▶ _How to complete this task_: Below are entries with pictures among them; reproduce exactly, and only, the lines from the one containing "Sporting Club Casino de la Coruña" down to the one containing "e, ce qui peut se traduire", without the pictures.

=======

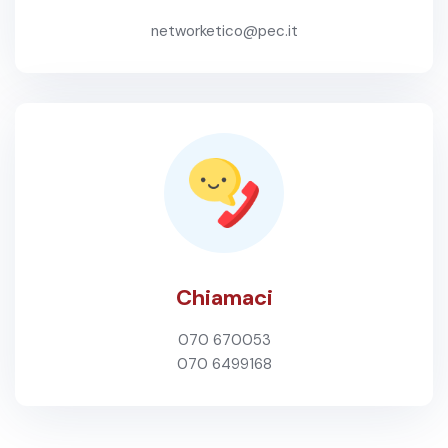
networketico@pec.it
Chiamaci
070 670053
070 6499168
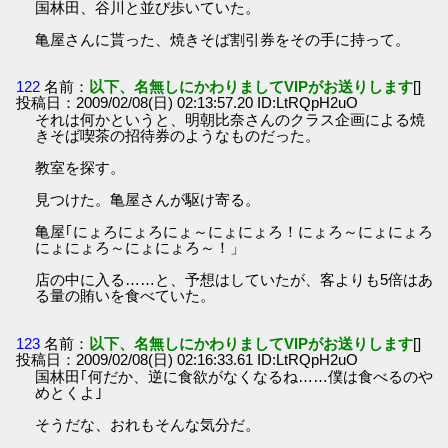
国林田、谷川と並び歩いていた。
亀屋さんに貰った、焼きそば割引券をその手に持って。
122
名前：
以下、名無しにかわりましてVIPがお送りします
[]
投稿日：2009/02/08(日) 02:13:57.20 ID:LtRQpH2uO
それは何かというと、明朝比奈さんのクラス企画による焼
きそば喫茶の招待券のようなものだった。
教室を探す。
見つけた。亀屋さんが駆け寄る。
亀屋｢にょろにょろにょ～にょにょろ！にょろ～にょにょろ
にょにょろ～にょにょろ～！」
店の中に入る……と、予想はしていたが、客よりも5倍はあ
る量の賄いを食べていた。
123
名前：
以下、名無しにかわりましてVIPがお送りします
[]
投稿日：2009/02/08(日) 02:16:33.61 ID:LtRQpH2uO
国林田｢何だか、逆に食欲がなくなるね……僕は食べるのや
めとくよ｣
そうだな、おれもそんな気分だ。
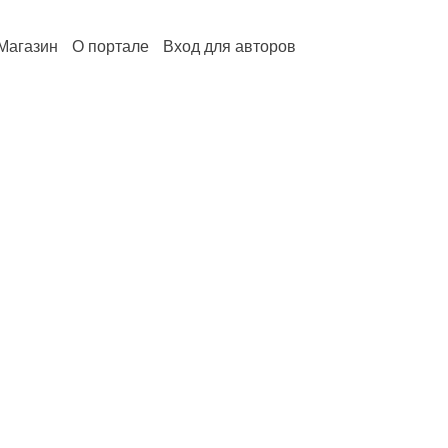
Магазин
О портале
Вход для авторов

=======

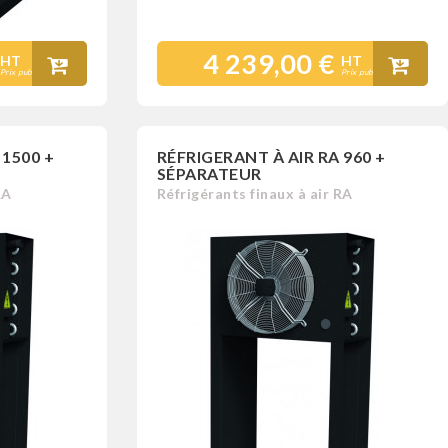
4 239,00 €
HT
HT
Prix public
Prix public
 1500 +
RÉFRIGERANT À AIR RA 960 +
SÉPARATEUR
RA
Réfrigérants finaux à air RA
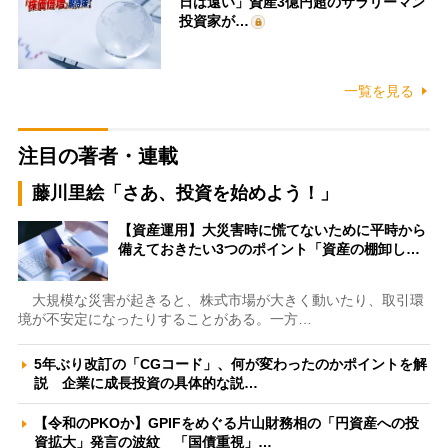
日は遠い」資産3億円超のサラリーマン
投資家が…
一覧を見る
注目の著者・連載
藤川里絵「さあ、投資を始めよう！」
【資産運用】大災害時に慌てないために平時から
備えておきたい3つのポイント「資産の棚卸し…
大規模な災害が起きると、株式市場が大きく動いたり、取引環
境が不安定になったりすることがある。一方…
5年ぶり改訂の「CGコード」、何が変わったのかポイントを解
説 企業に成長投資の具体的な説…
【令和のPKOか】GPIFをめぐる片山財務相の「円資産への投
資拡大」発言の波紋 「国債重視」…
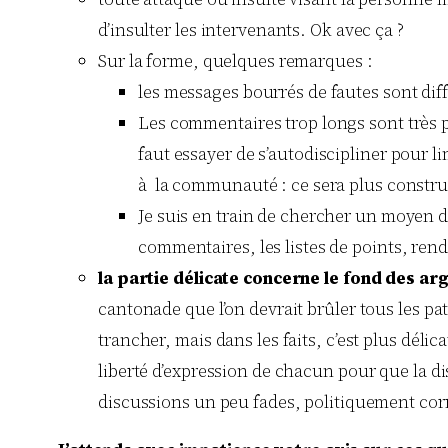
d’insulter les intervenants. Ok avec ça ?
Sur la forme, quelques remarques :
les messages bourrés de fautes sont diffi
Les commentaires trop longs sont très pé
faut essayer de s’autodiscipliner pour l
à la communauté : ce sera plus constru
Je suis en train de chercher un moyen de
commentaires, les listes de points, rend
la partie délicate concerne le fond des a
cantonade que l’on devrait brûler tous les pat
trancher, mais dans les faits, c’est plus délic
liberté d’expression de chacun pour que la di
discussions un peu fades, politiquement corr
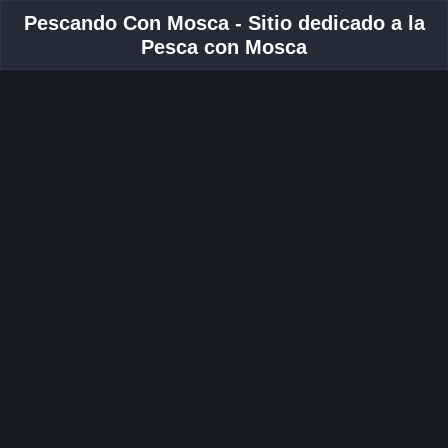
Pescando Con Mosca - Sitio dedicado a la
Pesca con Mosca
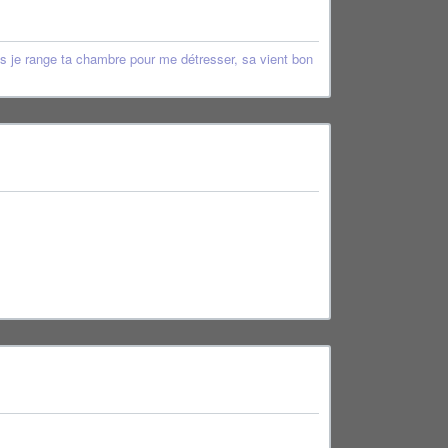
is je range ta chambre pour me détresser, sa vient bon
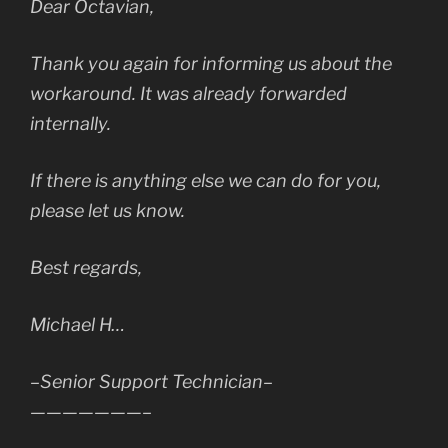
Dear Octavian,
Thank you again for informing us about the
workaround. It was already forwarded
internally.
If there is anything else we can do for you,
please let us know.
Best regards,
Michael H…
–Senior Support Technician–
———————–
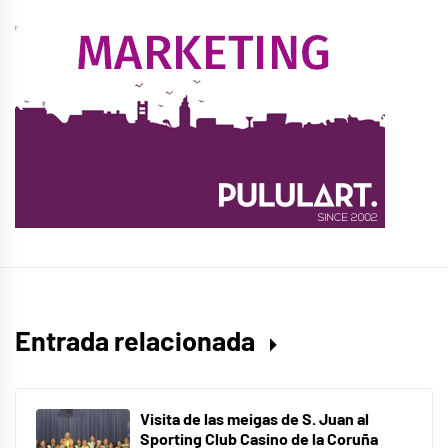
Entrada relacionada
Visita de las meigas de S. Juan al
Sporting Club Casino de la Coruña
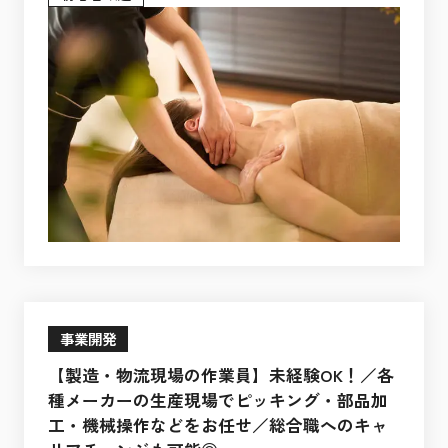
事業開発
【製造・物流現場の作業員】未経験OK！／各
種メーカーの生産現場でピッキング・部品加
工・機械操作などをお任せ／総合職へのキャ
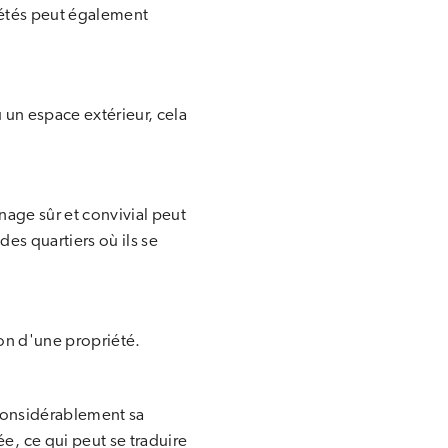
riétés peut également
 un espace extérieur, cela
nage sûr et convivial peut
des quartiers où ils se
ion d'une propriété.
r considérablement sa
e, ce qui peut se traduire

=======

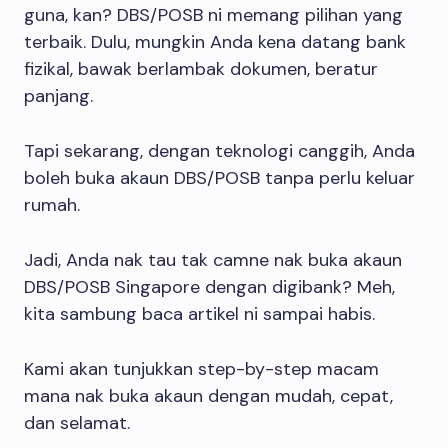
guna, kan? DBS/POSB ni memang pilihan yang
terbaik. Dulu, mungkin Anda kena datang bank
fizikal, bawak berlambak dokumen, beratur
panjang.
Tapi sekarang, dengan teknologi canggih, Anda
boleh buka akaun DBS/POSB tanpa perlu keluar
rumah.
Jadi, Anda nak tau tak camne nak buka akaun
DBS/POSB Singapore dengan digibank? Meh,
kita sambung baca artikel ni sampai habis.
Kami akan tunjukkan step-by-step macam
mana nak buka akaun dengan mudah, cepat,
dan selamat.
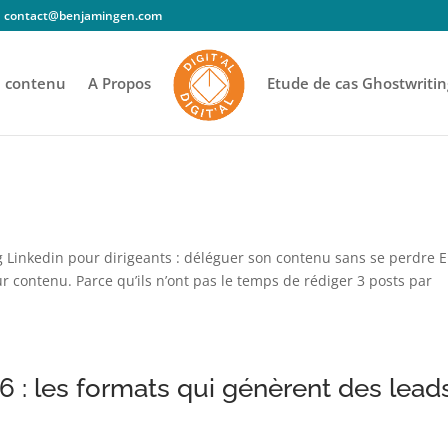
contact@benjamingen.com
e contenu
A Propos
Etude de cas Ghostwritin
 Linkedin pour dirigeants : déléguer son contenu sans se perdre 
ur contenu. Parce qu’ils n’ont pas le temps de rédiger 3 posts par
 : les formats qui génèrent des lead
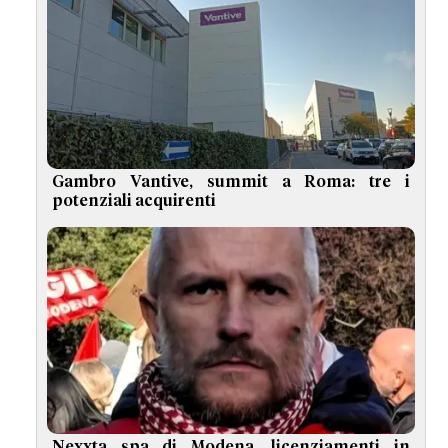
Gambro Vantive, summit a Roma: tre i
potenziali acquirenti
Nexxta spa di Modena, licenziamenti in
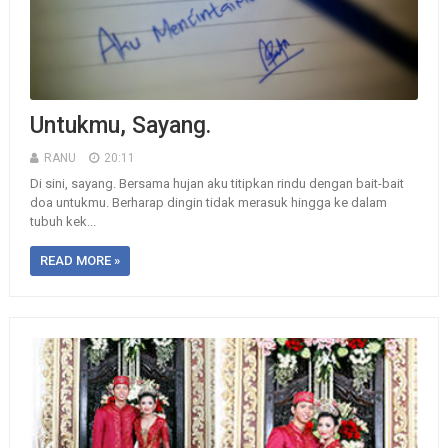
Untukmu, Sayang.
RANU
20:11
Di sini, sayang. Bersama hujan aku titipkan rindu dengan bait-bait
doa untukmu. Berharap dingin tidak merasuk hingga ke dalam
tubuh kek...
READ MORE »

=======

▶ _Result of this exercise_:
Sporting Club Casino de la Coruña
事業開発
【製造・物流現場の作業員】未経験OK！／各
種メーカーの生産現場でピッキング・部品加
工・機械操作などをお任せ／総合職へのキャ
riétés peut également
 un espace extérieur, cela
nage sûr et convivial peut
des quartiers où ils se
ion d'une propriété.
r considérablement sa
e, ce qui peut se traduire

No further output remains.